Back in the early 80’s as the AIDS epidemic started to spread across North America and scientists were scrambling to find out more information about the illness, Gaetan was assigned the number zero. This was construed as being the starting point in North America. The problem was that zero did not refer to the beginning of a numerical statistic, zero (0) was meant to describe the letter O and not the number. The letter O was referring to outside of the United States. This confusion was not clarified until just recently and Gaetan was pinned with the moniker of Patient Zero.
30 -30 plus 3 = 33 – 33
In 2013, AIDS Vancouver produced a campaign to celebrate AIDS Vancouver’s 30 th Anniversary. The campaign included a video which provides a look at history here in Vancouver. The first community forum by AIDS Vancouver took place in 1983 at the West End Community Centre. Those in attendance included Paul Popham of the Gay Men’s health Crisis in New York City and Gaetan Dugas. Video 30 30 AIDS Vancouver: 1983 – The Forum, can be seen below.
And The Band Played On
The term “patient zero” was coined by author Randy Shilt in his book And The Band Played On, published in 1987. The book made news around the continent and the coined words “patient zero” was pinned to Gaetan unfairly, and for decades Gaetan was blamed for bringing an epidemic to North America. Now we know this is not true based on a report in a recent issue of Nature. In Fact, Aids arrived years earlier, perhaps as early as 1976 according to information provided in Nature. Here is a link to that information, which can be downloaded as a PDF.

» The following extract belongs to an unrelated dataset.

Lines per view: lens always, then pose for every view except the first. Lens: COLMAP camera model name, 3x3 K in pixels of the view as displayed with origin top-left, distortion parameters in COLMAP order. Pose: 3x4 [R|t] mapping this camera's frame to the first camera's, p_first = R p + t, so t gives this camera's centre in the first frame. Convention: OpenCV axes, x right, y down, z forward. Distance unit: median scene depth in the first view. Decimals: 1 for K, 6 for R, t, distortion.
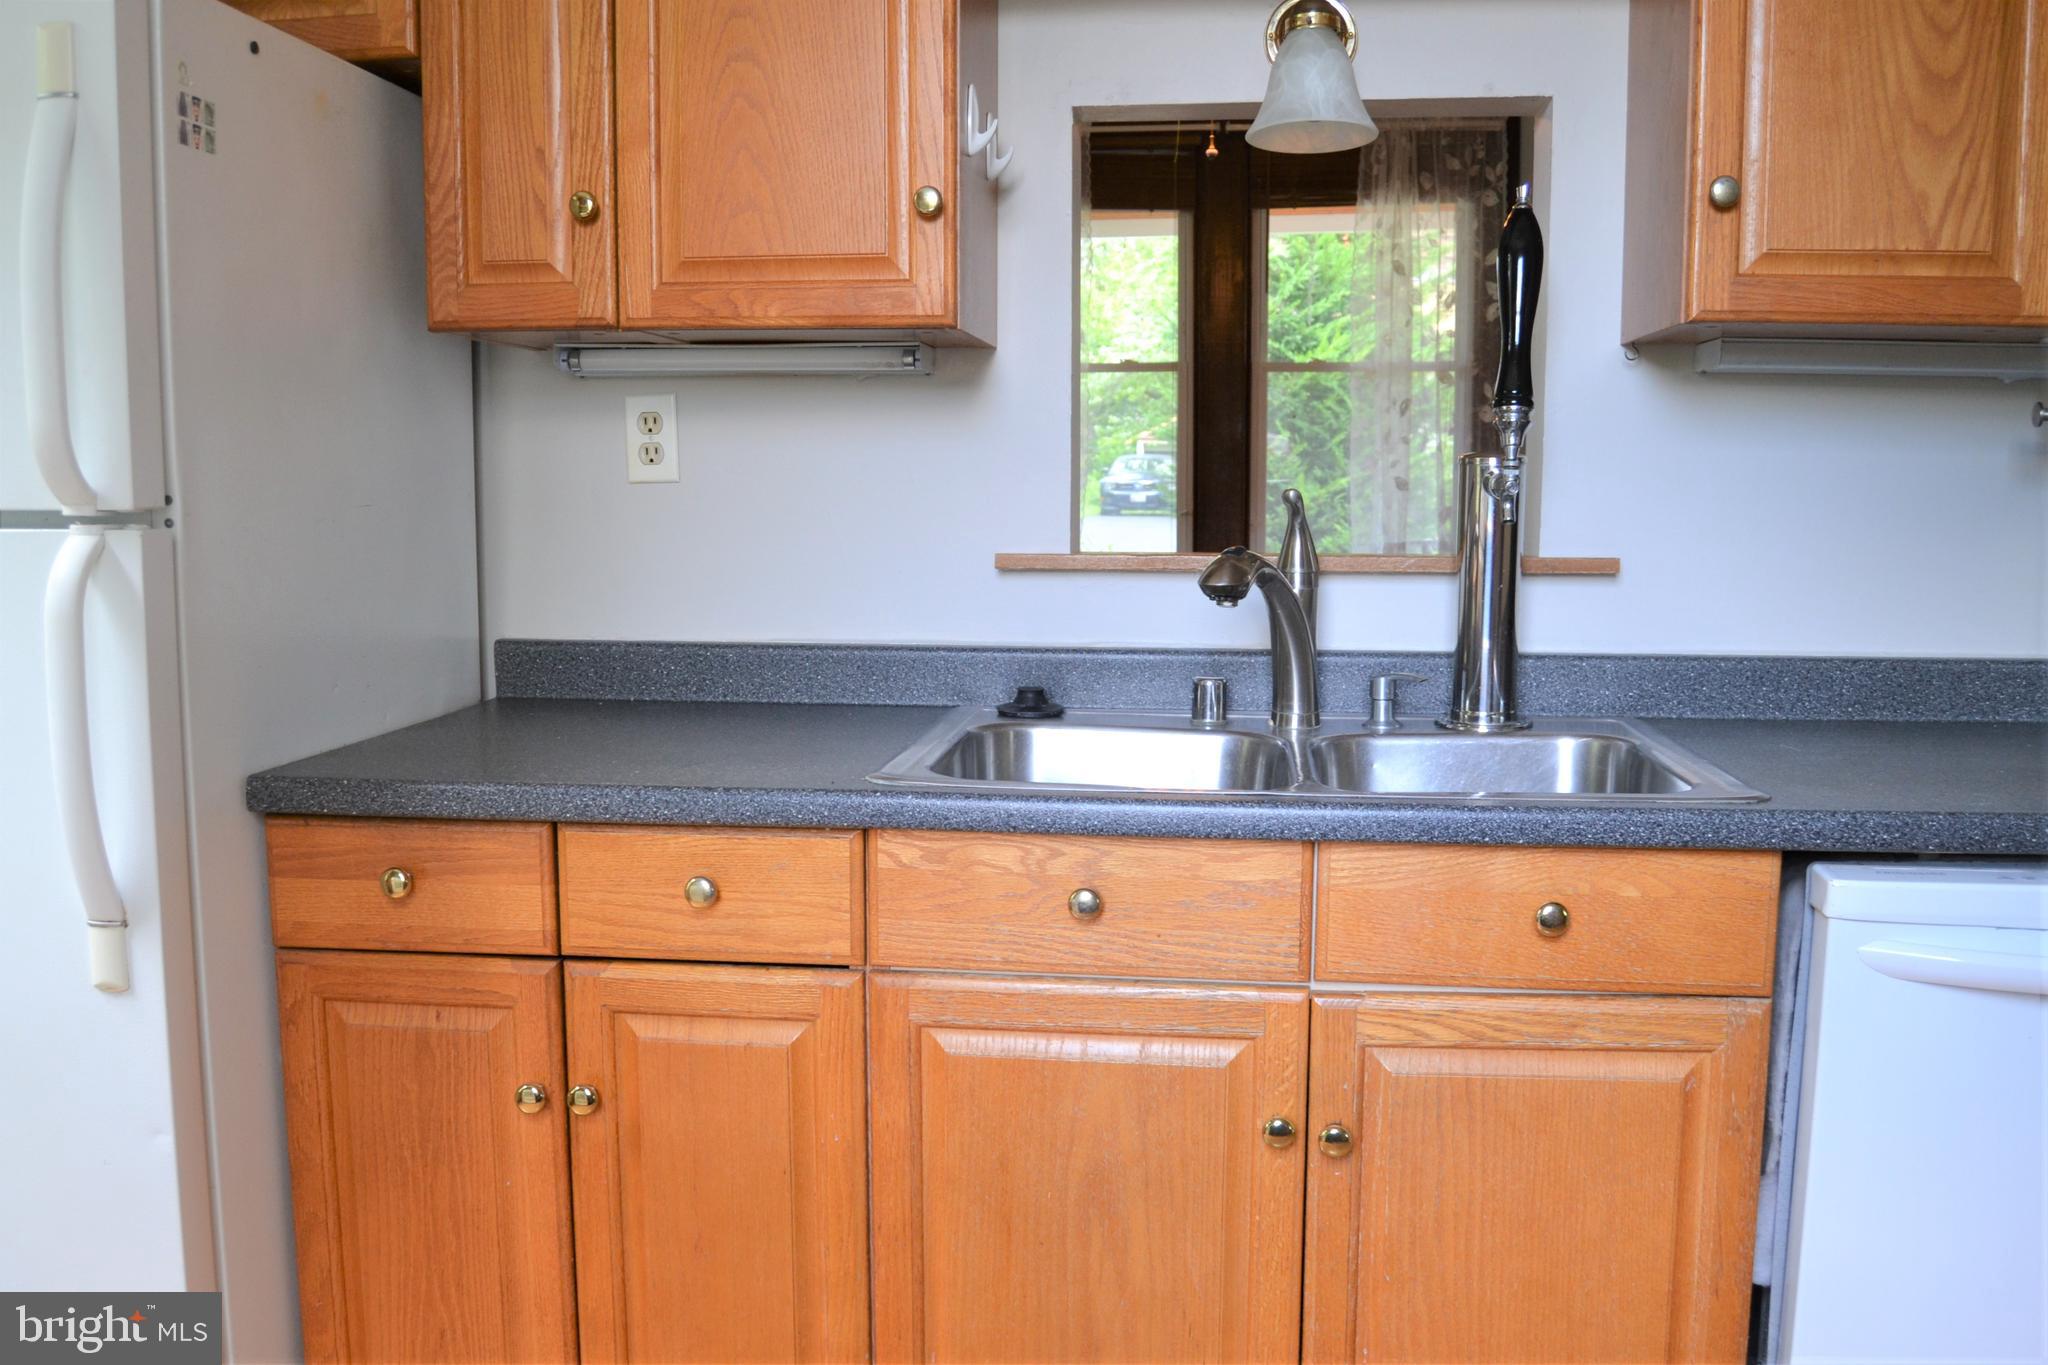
lens RADIAL K [[1676.6, 0, 1018.6], [0, 1676.6, 688.1], [0, 0, 1]] dist [-0.095004, 0.037535]
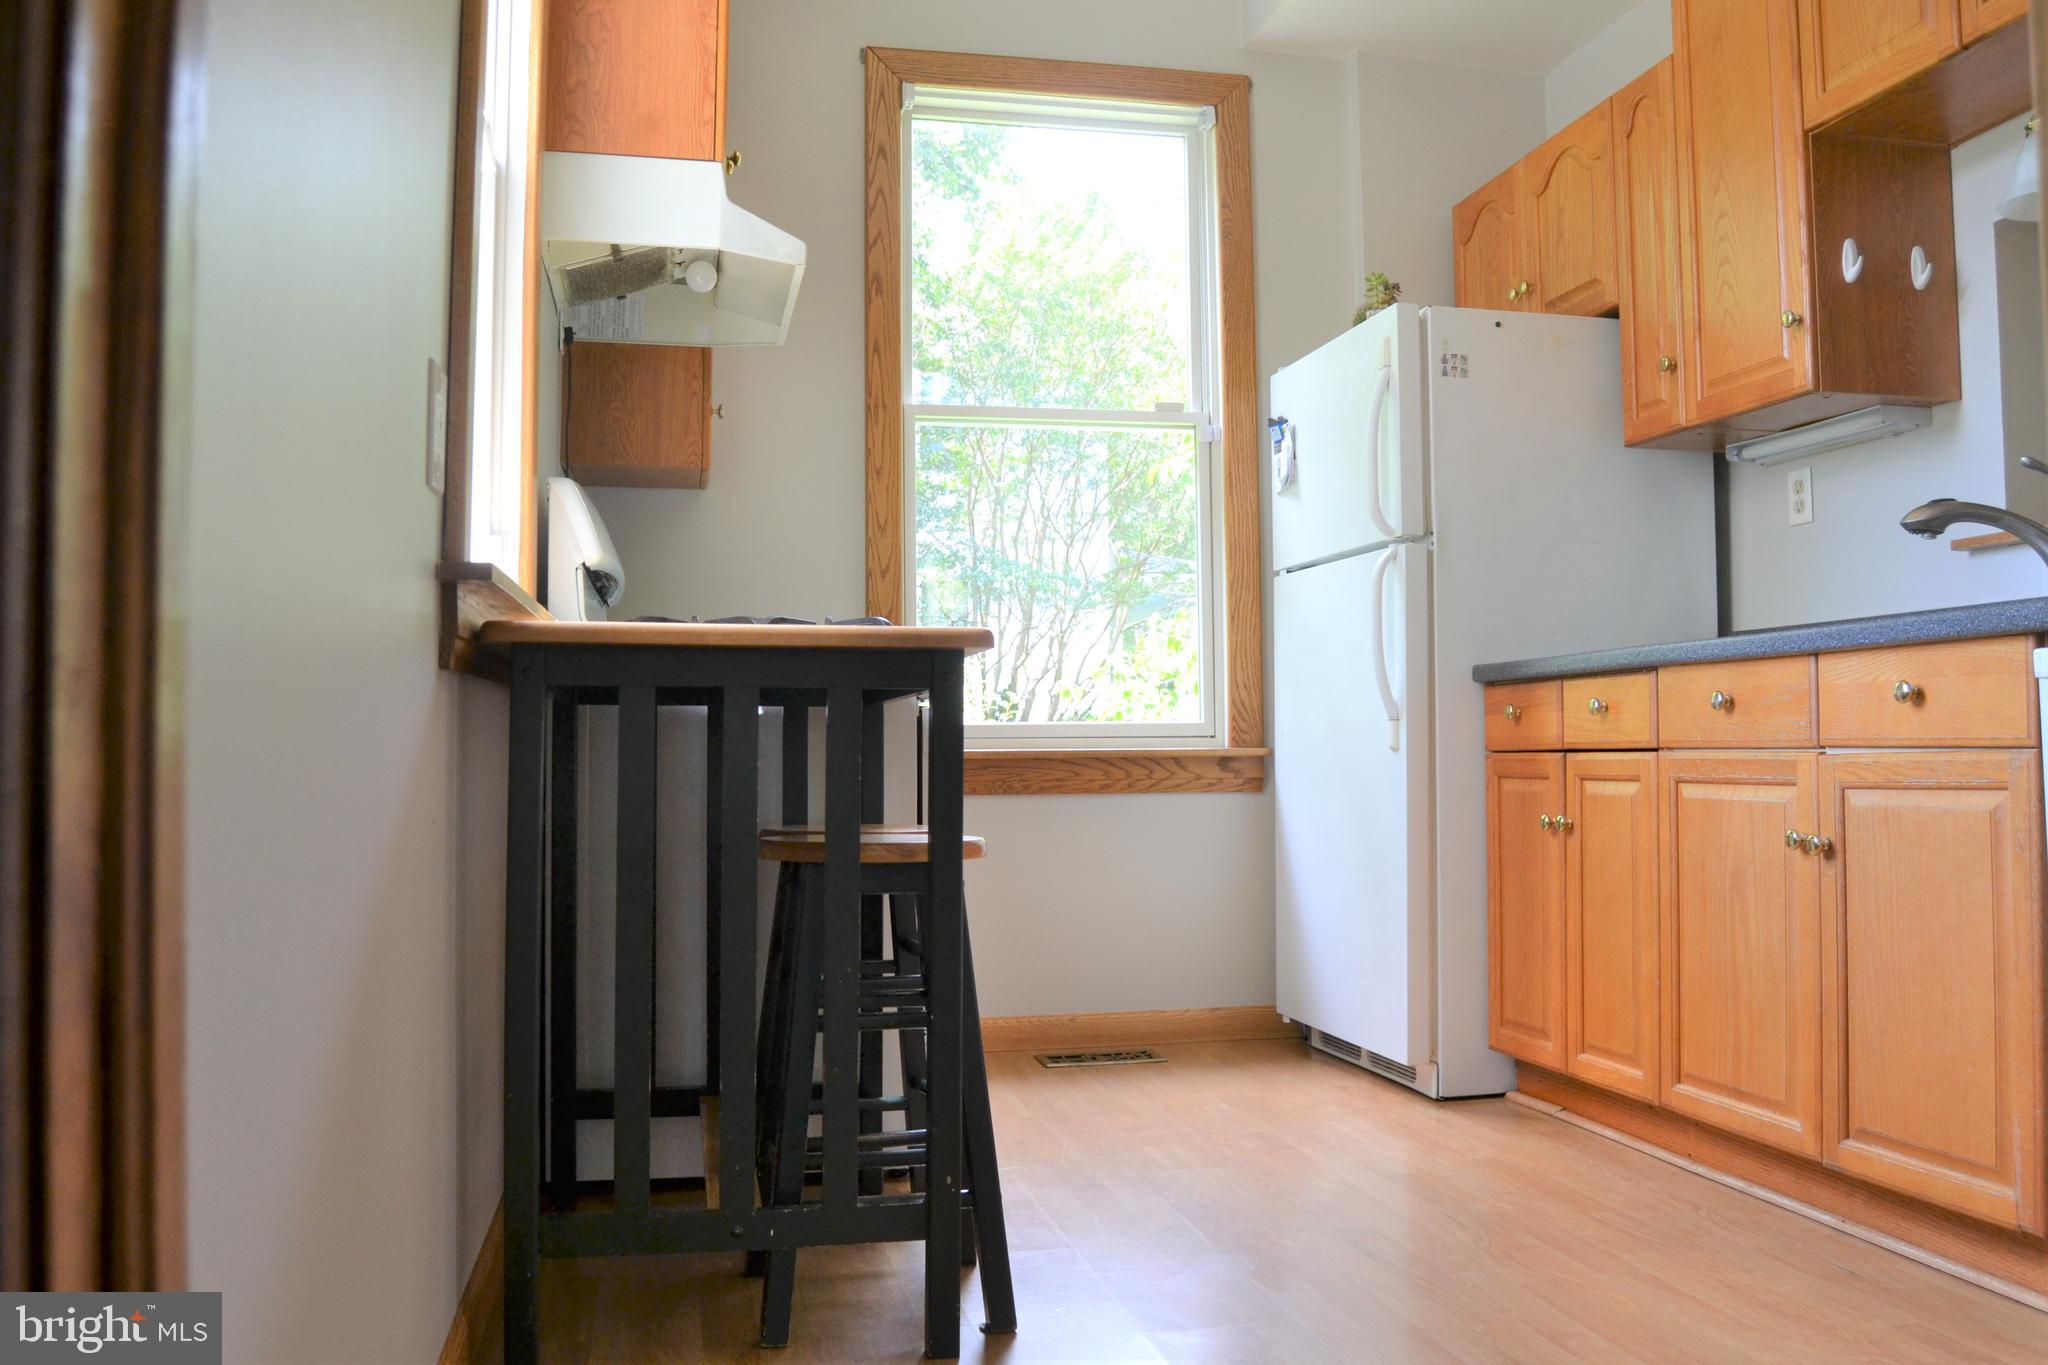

New York Times: “Richard A. McKay, a Cambridge historian and another author of the Nature paper, has long fought for Mr. Dugas’s reputation, saying his friends in Vancouver’s gay community had painted a sympathetic portrait of him for Mr. Shilts, who ignored it”.
“Humanizing Mr. Dugas could help in the fight to end the epidemic, said Dr. Robert M. Grant, an AIDS researcher at the University of California, San Francisco”.